Россия в огне Гражданской войны: подлинная история самой страшной братоубийственной войны - Армен Гаспарян 14 стр.


Ведь именно он послужил прообразом Хлудова. Как шутили современники, генерал был явным любимчиком фортуны. В Белом движении, не говоря уже про большевиков, он удостоился сразу нескольких прозвищ: «Слащев-Крымский», «Слащев-вешатель» и даже «Генерал-предатель Крымский». Но белогвардейцы называли его просто, можно даже сказать, фамильярно – «генерал Яша». Прозвищем этим он необычайно гордился и даже иной раз сам себя так и представлял в докладах Главнокомандующему русской армией барону Врангелю. Надо сказать, что барон не забыл этого и уже в эмиграции в своих воспоминаниях так отозвался о Слащеве: «Неуравновешенный от природы, слабохарактерный, легко поддающийся самой низкопробной лести, плохо разбирающийся в людях, к тому же подверженный болезненному пристрастию к вину, он в атмосфере общего развала окончательно запутался».
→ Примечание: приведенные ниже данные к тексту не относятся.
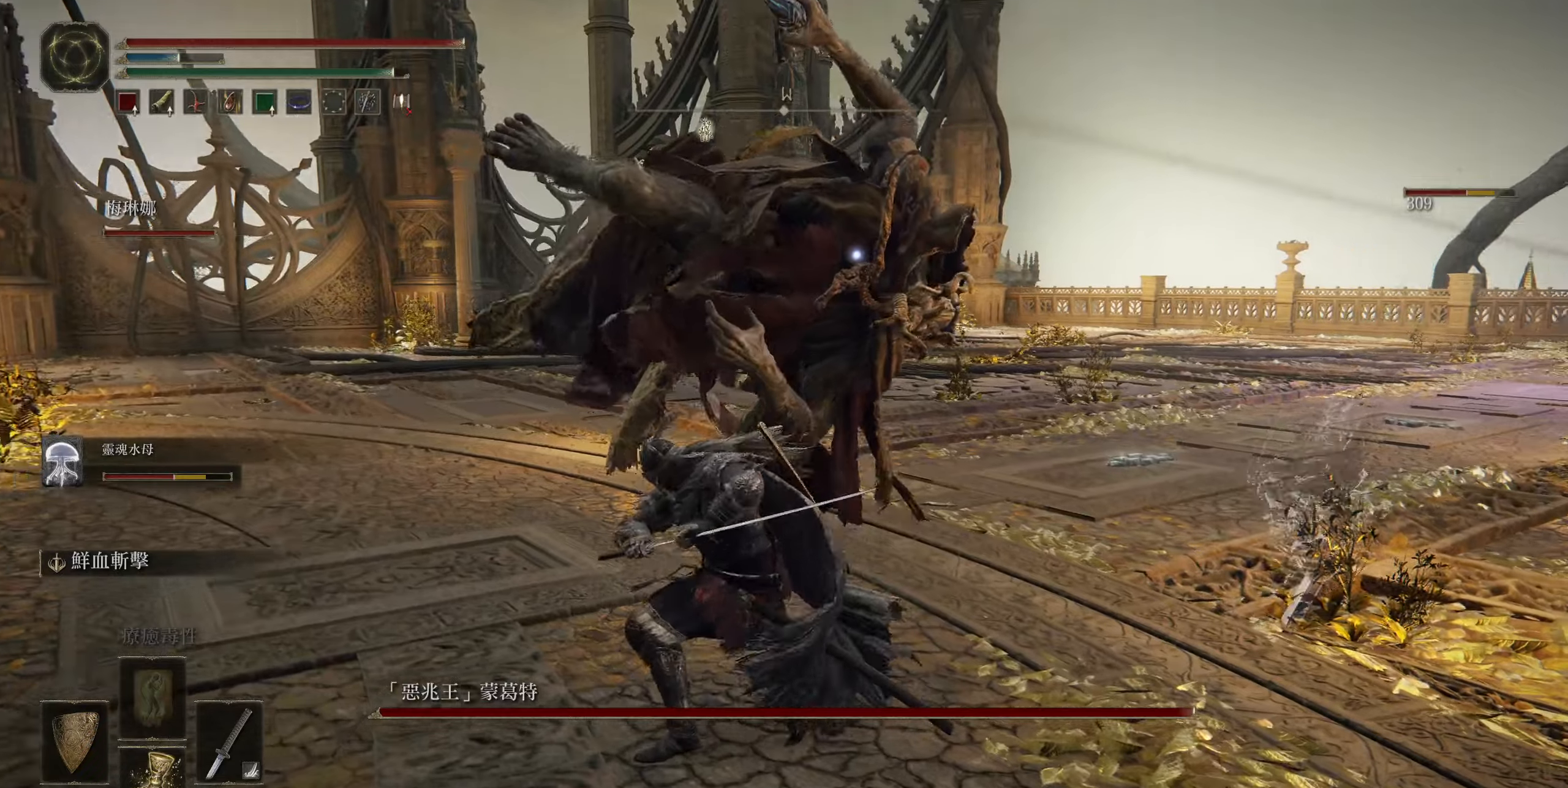
{"buttons": [], "left_stick": "center", "events": []}
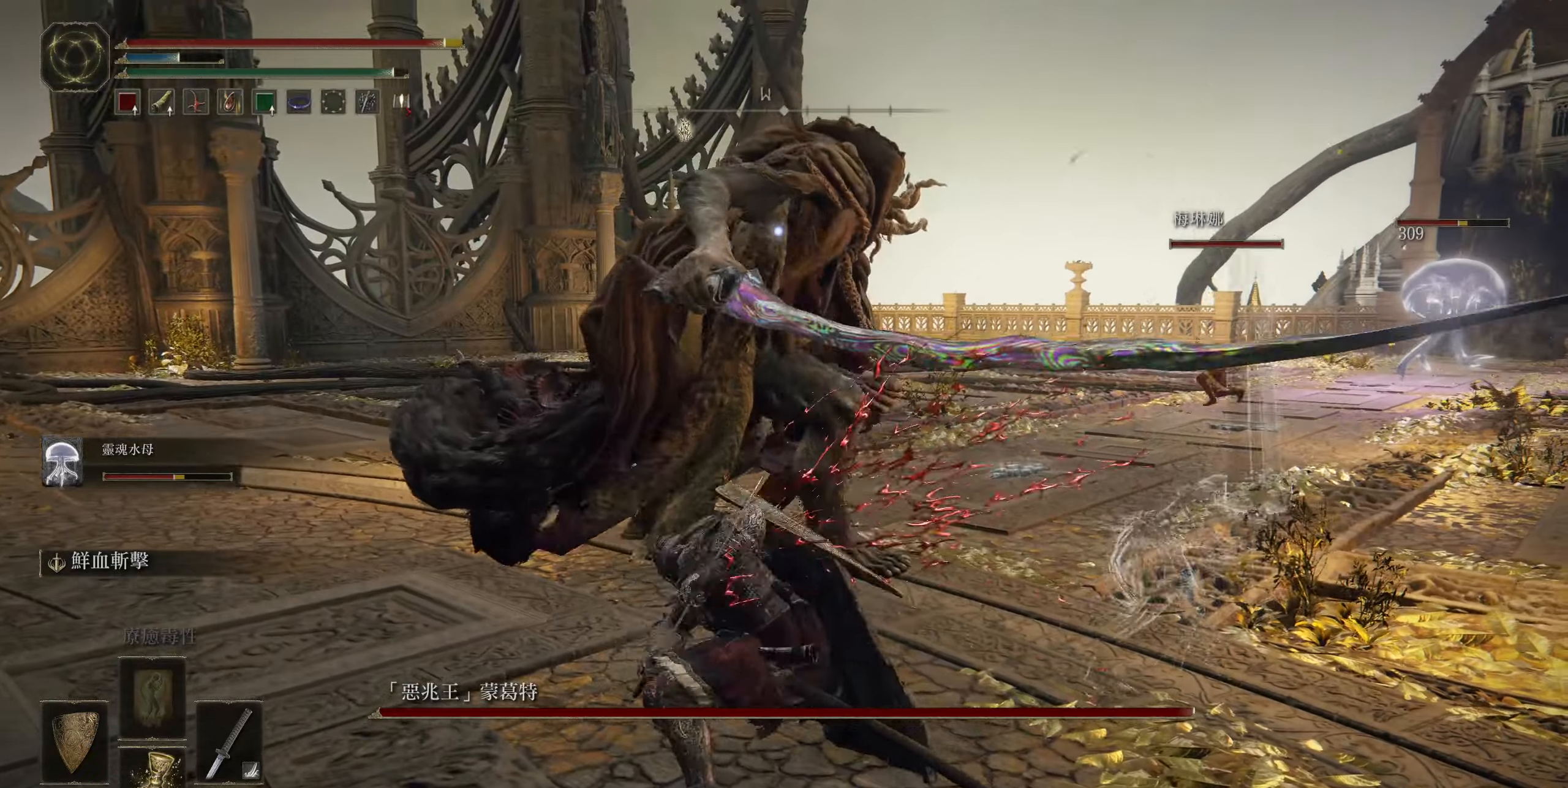
{"buttons": [], "left_stick": "center", "events": []}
За обтекаемой врангелевской формулировкой скрывается сущий пустяк: сотни смертных приговоров, подписанных лично Слащевым. Но до сих пор мало кому известно, что больше половины из числа казненных были вовсе не подпольщики-большевики, пленные комиссары или партизаны, а свои же белые офицеры, допустившие вандализм, мародерство, грабеж, дезертирство и трусость. То есть террор Слащева носил вовсе не классовый характер. Принципиальный был в этом смысле человек.

Генерал Я. А. Слащев. О нем тогда в народе гуляла поговорка «По России стоит дым – то Слащев спасает Крым»

Уголовщину в Крыму и в подчиненных ему частях Белой армии Слащев действительно выжигал каленым железом, не останавливаясь ни перед чем и не размышляя о последствиях особенно долго. Действие у него всегда опережало мысль. Хотя надо признать, что в некоторых случаях это было как раз неплохо. К примеру, в игорном доме Симферополя он лично арестовал трех офицеров, ограбивших еврея-ювелира, и тут же велел их повесить. Казнил солдата за украденного у крестьянина гуся. Не посчитался даже с полковничьими погонами и со словами «чин позорить нельзя» подписал смертный приговор одному офицеру. Хотя прекрасно знал, что тот из штаба Врангеля, и барон в восторге от подобного самоуправства точно не будет.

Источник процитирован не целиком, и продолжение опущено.